Instruction: Gather every line from the listing below that contains the word "than".

Records for this task:

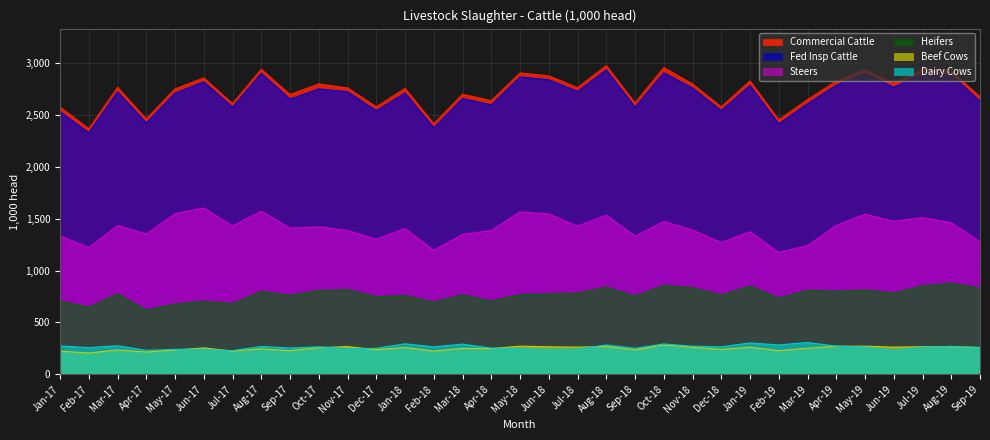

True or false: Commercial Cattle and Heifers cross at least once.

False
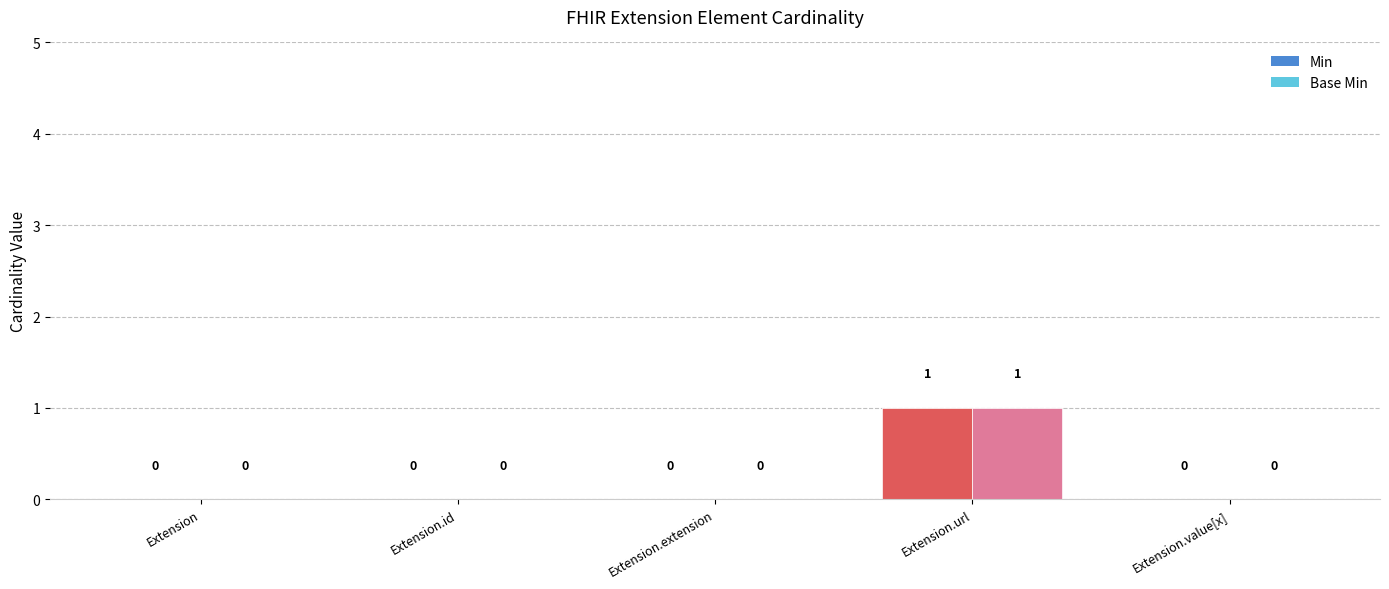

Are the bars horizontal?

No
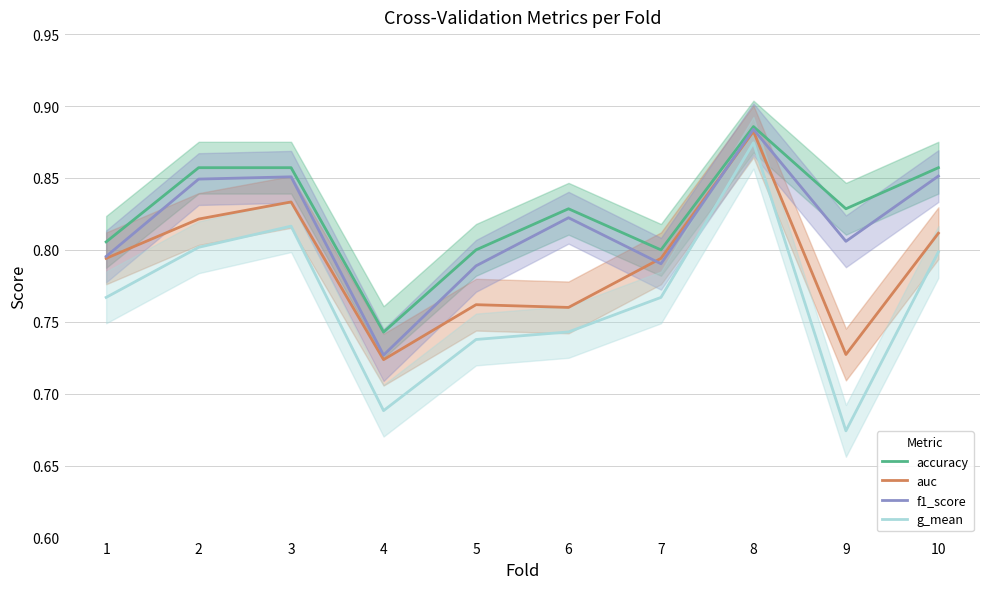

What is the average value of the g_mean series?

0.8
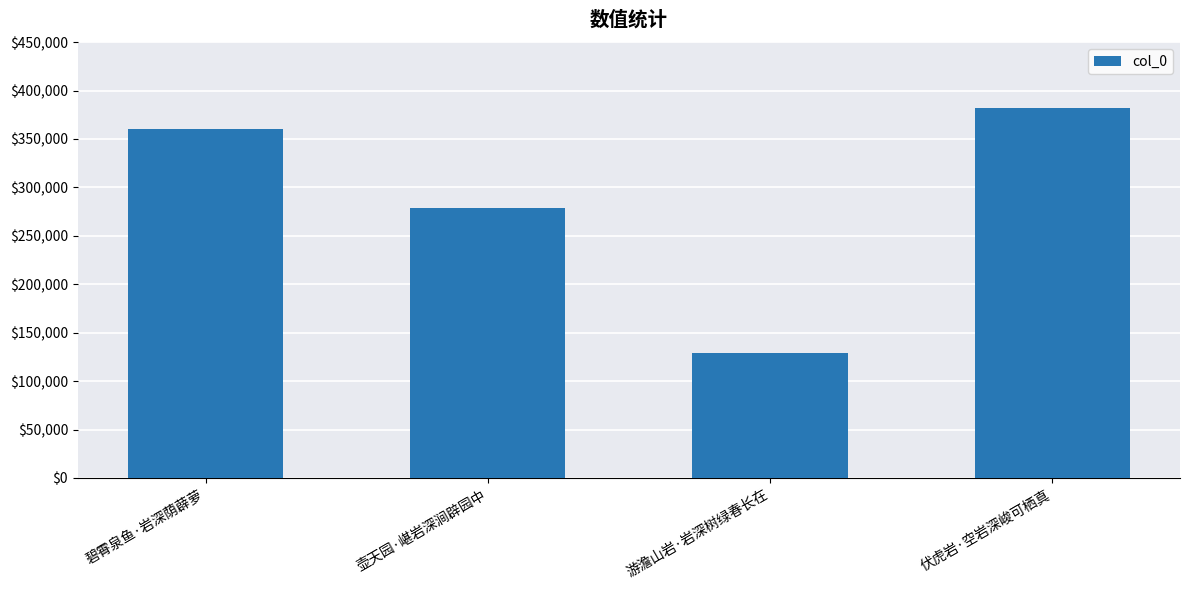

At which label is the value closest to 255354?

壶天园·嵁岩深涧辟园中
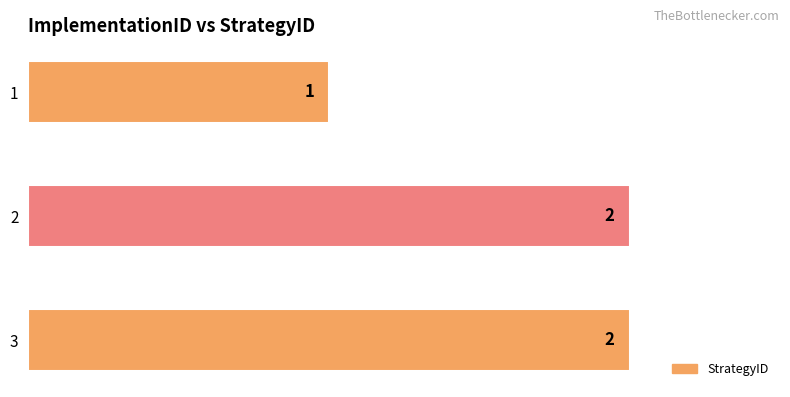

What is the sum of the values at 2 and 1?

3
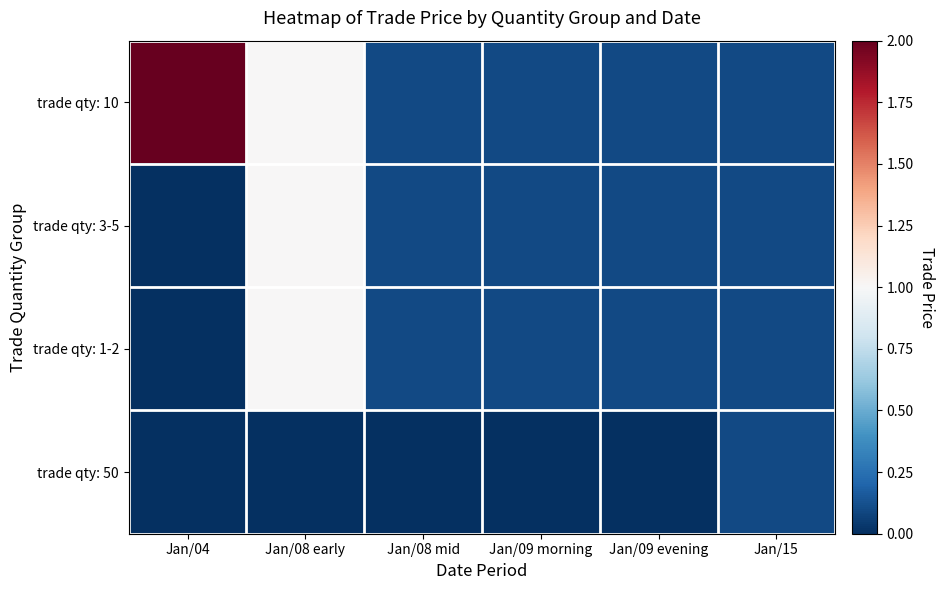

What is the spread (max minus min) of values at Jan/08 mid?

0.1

==

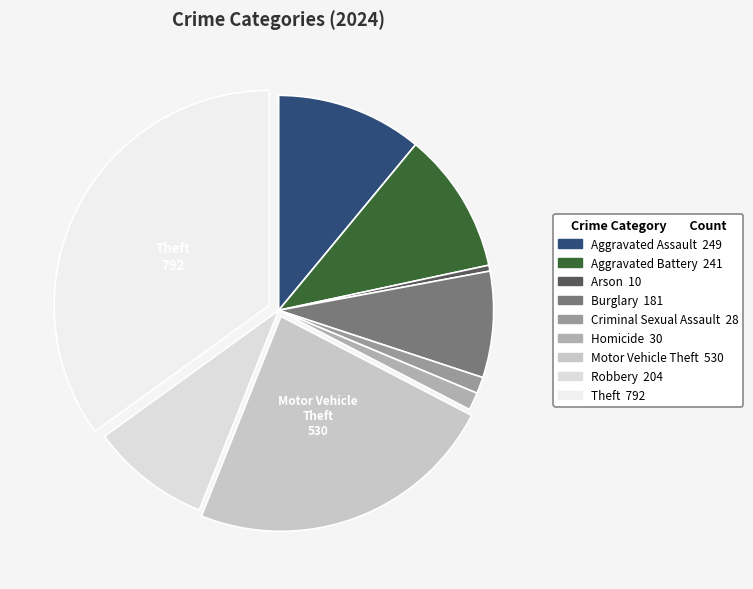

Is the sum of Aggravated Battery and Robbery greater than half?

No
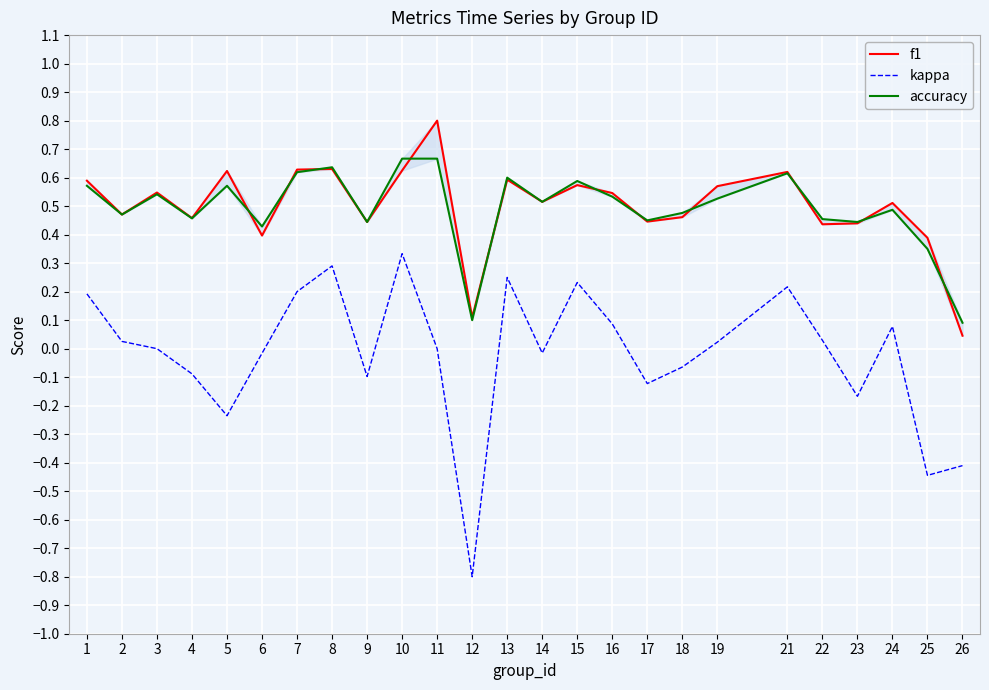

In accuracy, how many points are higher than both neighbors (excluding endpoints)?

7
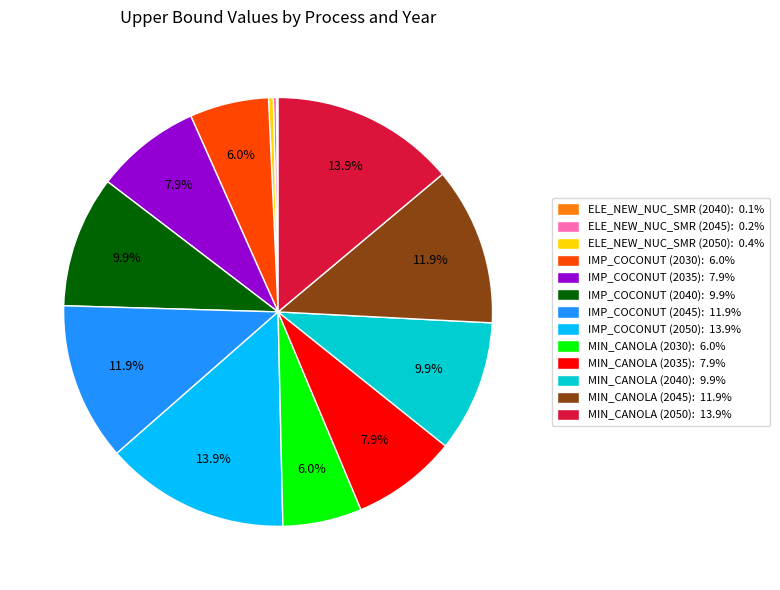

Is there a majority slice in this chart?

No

Response area:
Is the sum of Aggravated Battery and Robbery greater than half?
In accuracy, how many points are higher than both neighbors (excluding endpoints)?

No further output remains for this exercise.